** QUOTED PASSAGE **
● ● ● ● ●
Notice that the manipulation of an independent variable must involve the active intervention of the researcher. Comparing groups of people who differ on the independent variable before the study begins is not the same as manipulating that variable. For example, a researcher who compares the health of people who already keep a journal with the health of people who do not keep a journal has not manipulated this variable and therefore not conducted an experiment. This is important because groups that already differ in one way at the beginning of a study are likely to differ in other ways too. For example, people who choose to keep journals might also be more conscientious, more introverted, or less stressed than people who do not. Therefore, any observed difference between the two groups in terms of their health might have been caused by whether or not they keep a journal, or it might have been caused by any of the other differences between people who do and do not keep journals. Thus the active manipulation of the independent variable is crucial for eliminating the third-variable problem.
Of course, there are many situations in which the independent variable cannot be manipulated for practical or ethical reasons and therefore an experiment is not possible. For example, whether or not people have a significant early illness experience cannot be manipulated, making it impossible to do an experiment on the effect of early illness experiences on the development of hypochondriasis. This does not mean it is impossible to study the relationship between early illness experiences and hypochondriasis—only that it must be done using nonexperimental approaches. We will discuss this in detail later in the book.
● ● ● ● ●
** RECORDS SHOWN **
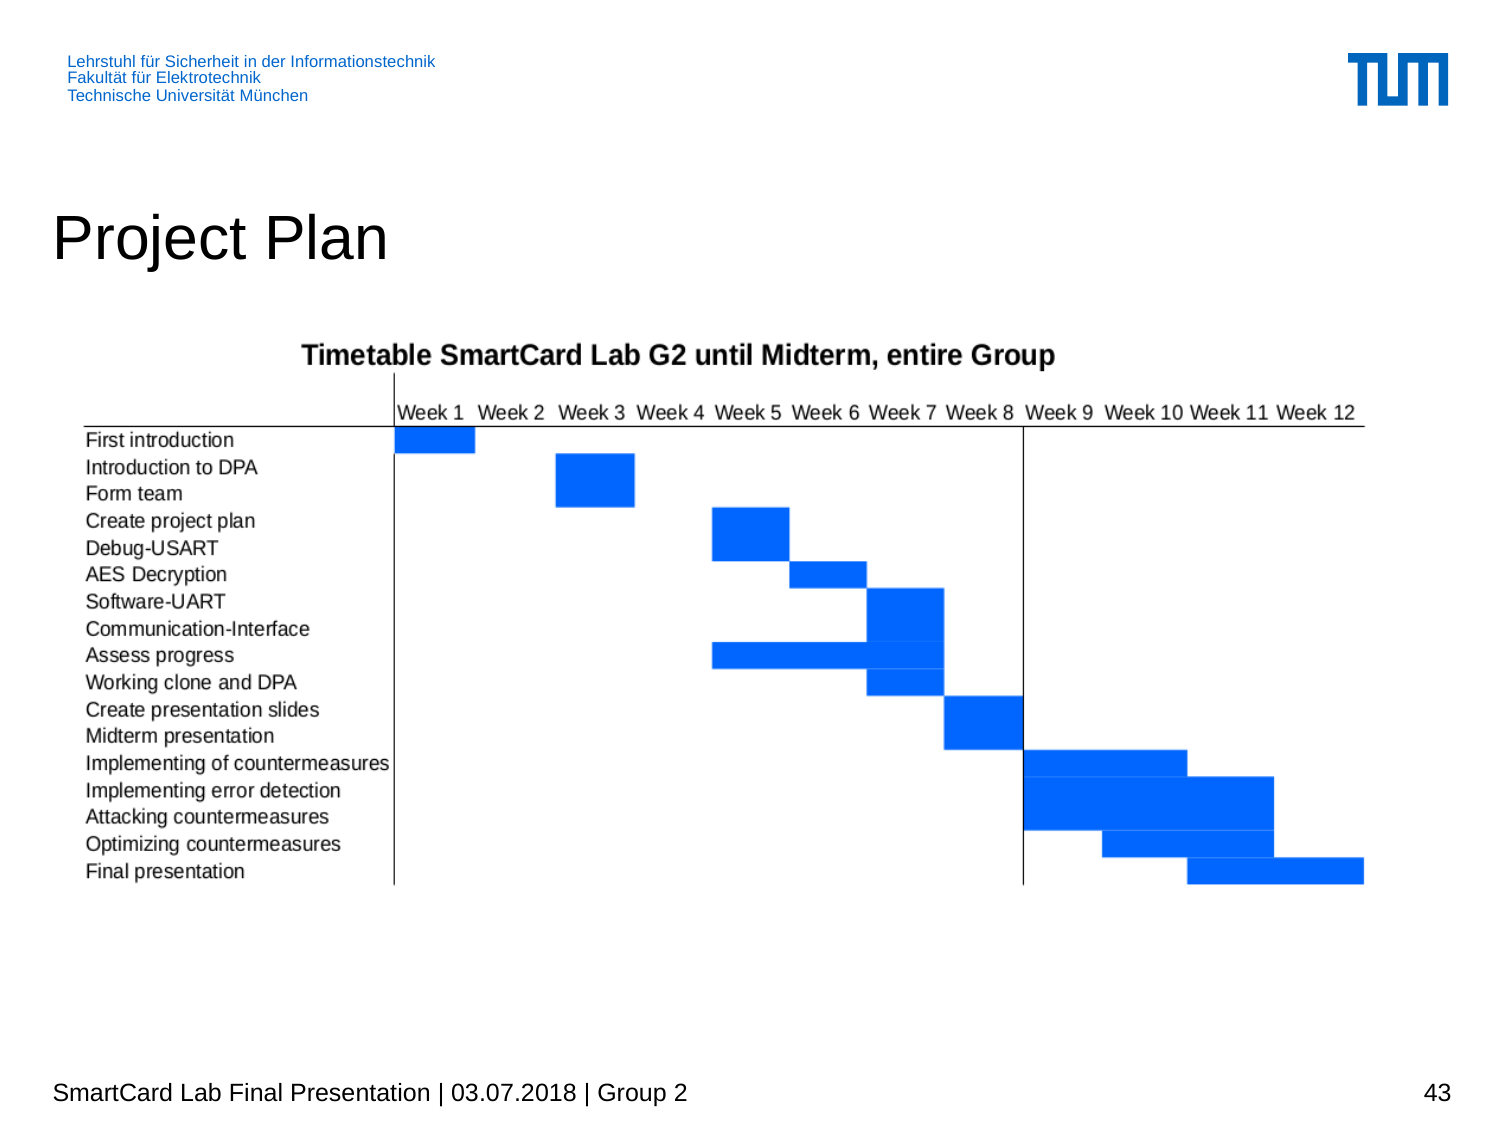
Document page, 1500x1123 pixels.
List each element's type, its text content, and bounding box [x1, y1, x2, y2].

title Project Plan [52, 205, 1453, 265]
picture [75, 329, 1408, 1021]
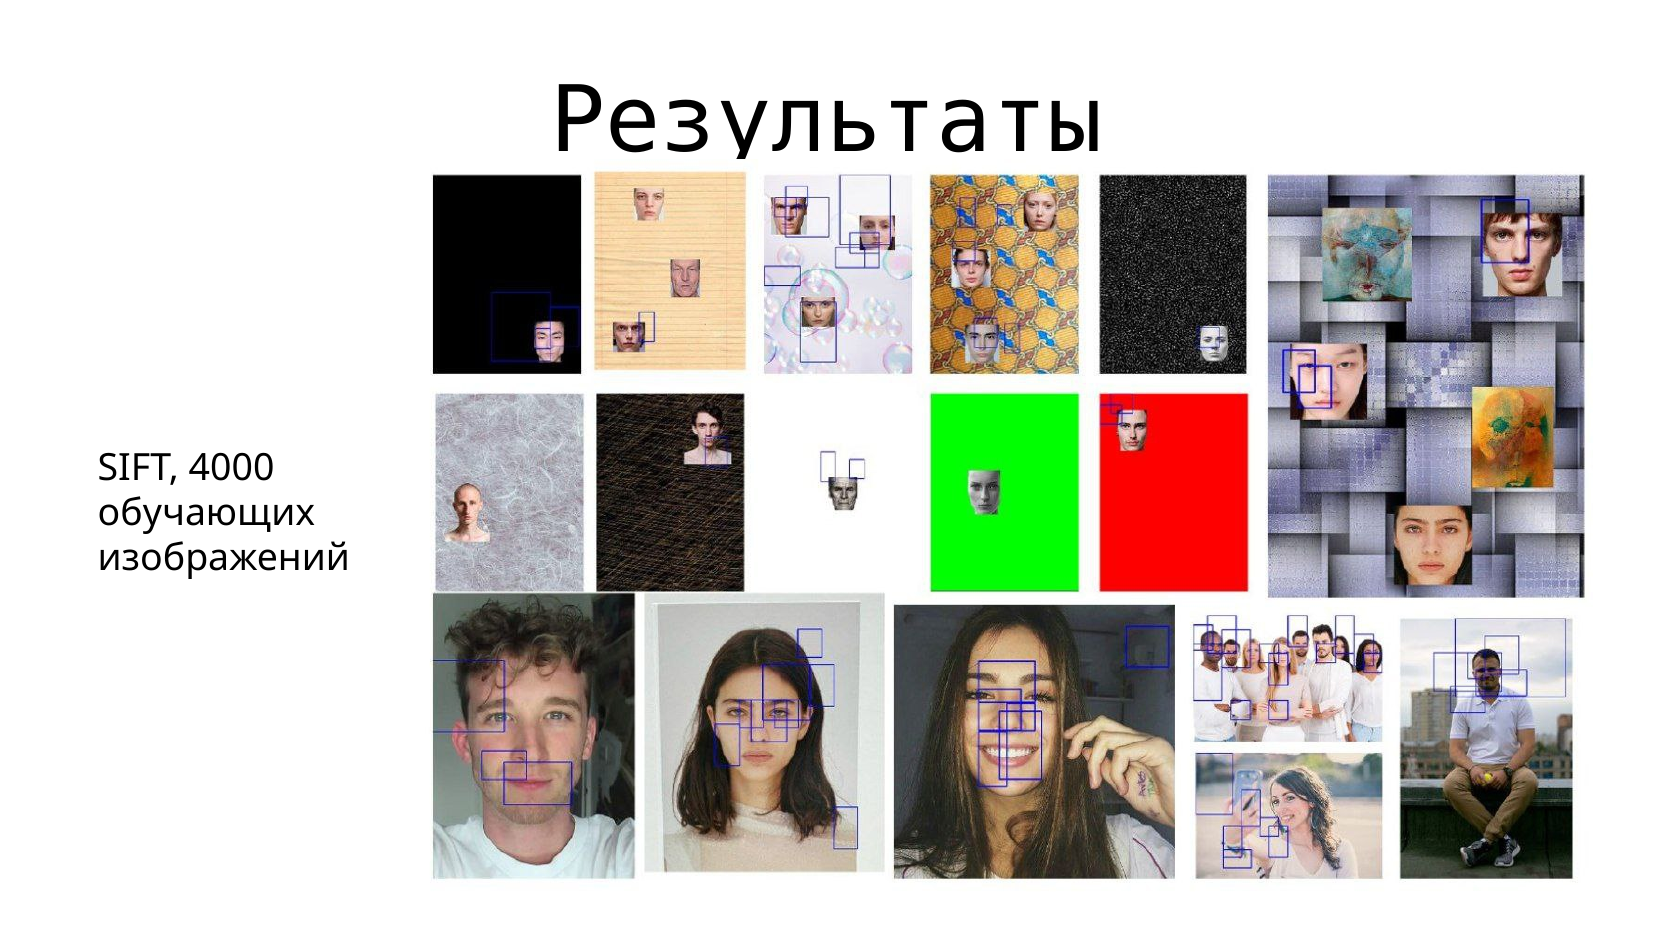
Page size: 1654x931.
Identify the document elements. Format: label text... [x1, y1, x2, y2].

picture [415, 159, 1607, 894]
text_box SIFT, 4000 обучающих изображений [82, 435, 407, 587]
title Результаты [82, 37, 1571, 193]
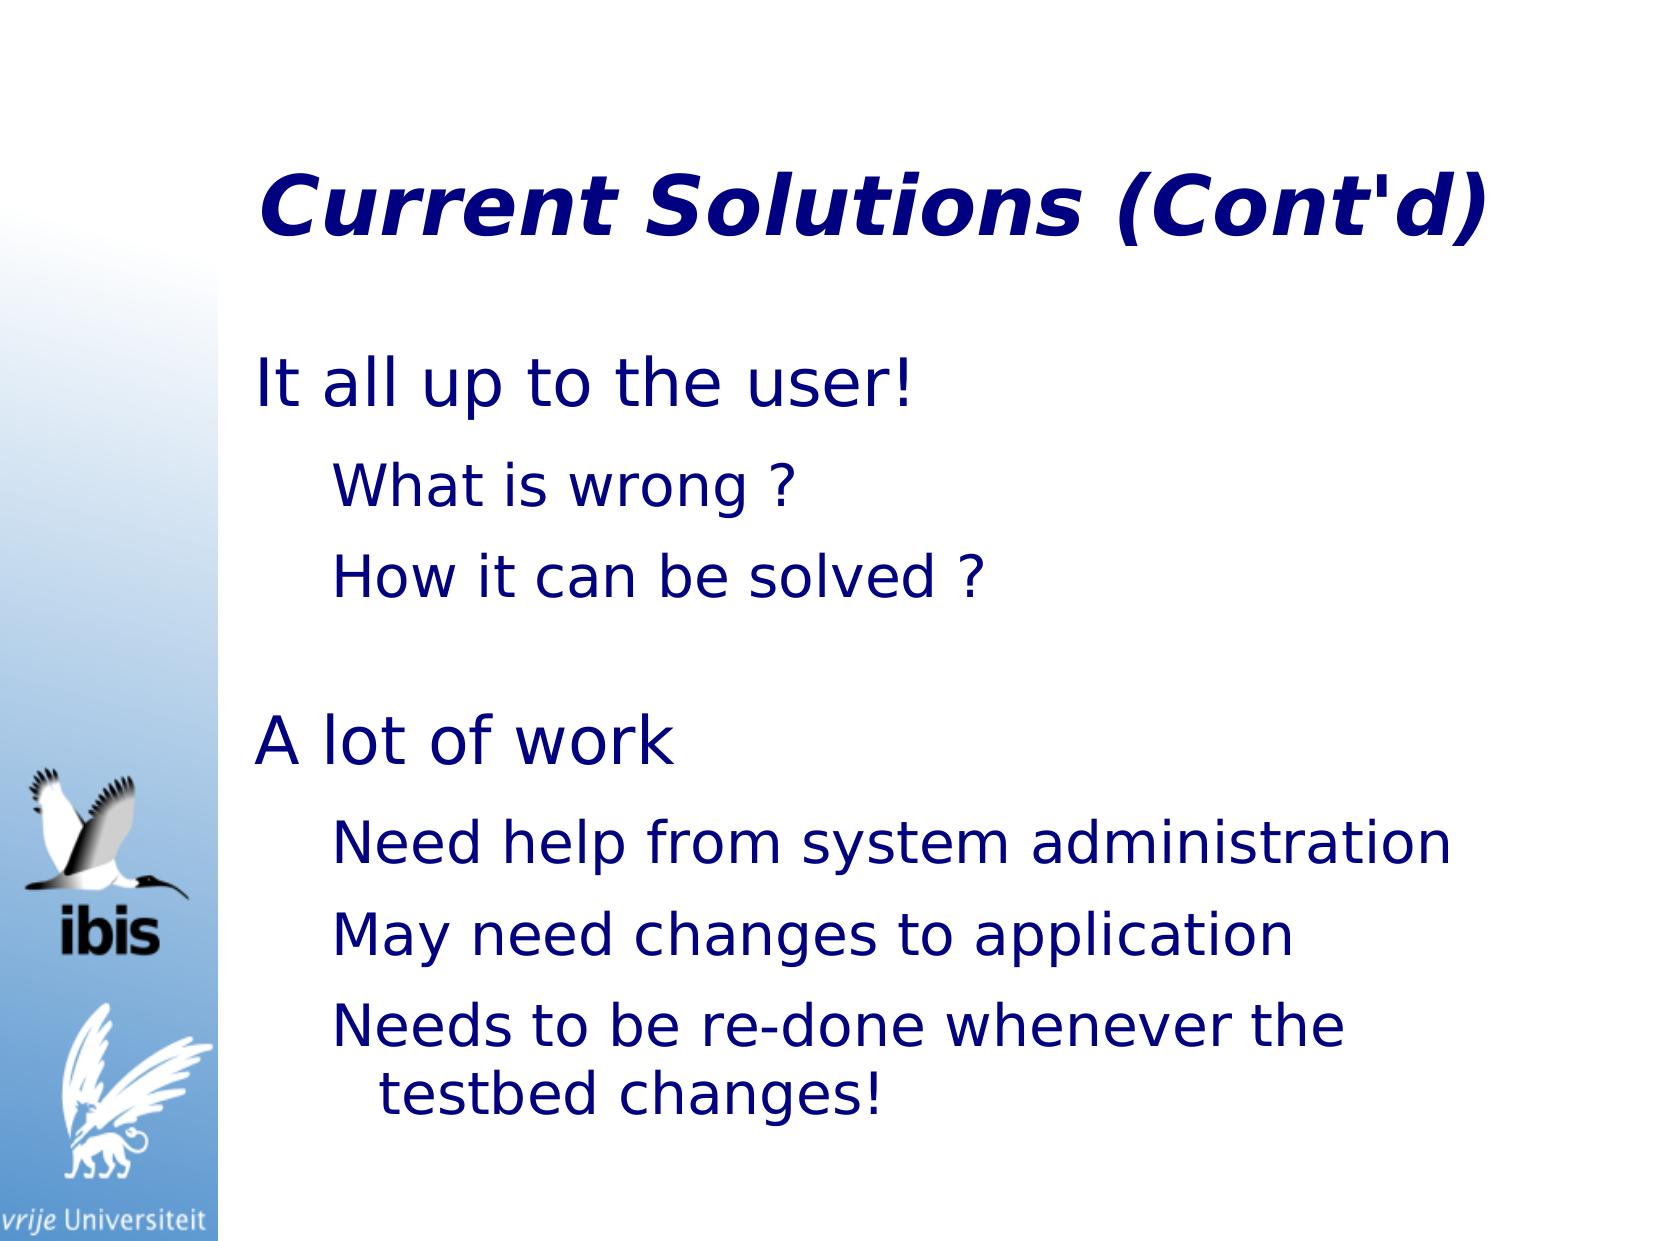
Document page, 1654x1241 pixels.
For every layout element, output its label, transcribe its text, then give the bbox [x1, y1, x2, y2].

title Current Solutions (Cont'd) [219, 102, 1534, 311]
picture [0, 0, 218, 1241]
list It all up to the user! What is wrong ? How it can be solved ? A lot of work Need help from system administration May need changes to application Needs to be re-done whenever the testbed changes! [236, 344, 1534, 1196]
● ● ● ● ●
** TASK GOAL **
Carry on the passage about manipulating an independent variable, starting after its last sentence.

** FINAL RESULT **
In many experiments, the independent variable is a construct that can only be manipulated indirectly. For example, a researcher might try to manipulate participants’ stress levels indirectly by telling some of them that they have five minutes to prepare a short speech that they will then have to give to an audience of other participants. In such situations, researchers often include a manipulation check in their procedure. A manipulation check is a separate measure of the construct the researcher is trying to manipulate. For example, researchers trying to manipulate participants’ stress levels might give them a paper-and-pencil stress questionnaire or take their blood pressure—perhaps right after the manipulation or at the end of the procedure—to verify that they successfully manipulated this variable.
Control of Extraneous Variables
An extraneous variable is anything that varies in the context of a study other than the independent and dependent variables. In an experiment on the effect of expressive writing on health, for example, extraneous variables would include participant variables (individual differences) such as their writing ability, their diet, and their shoe size. They would also include situation or task variables such as the time of day when participants write, whether they write by hand or on a computer, and the weather. Extraneous variables pose a problem because many of them are likely to have some effect on the dependent variable. For example, participants’ health will be affected by many things other than whether or not they engage in expressive writing. This can make it difficult to separate the effect of the independent variable from the effects of the extraneous variables, which is why it is important to control extraneous variables by holding them constant.
Extraneous Variables as “Noise”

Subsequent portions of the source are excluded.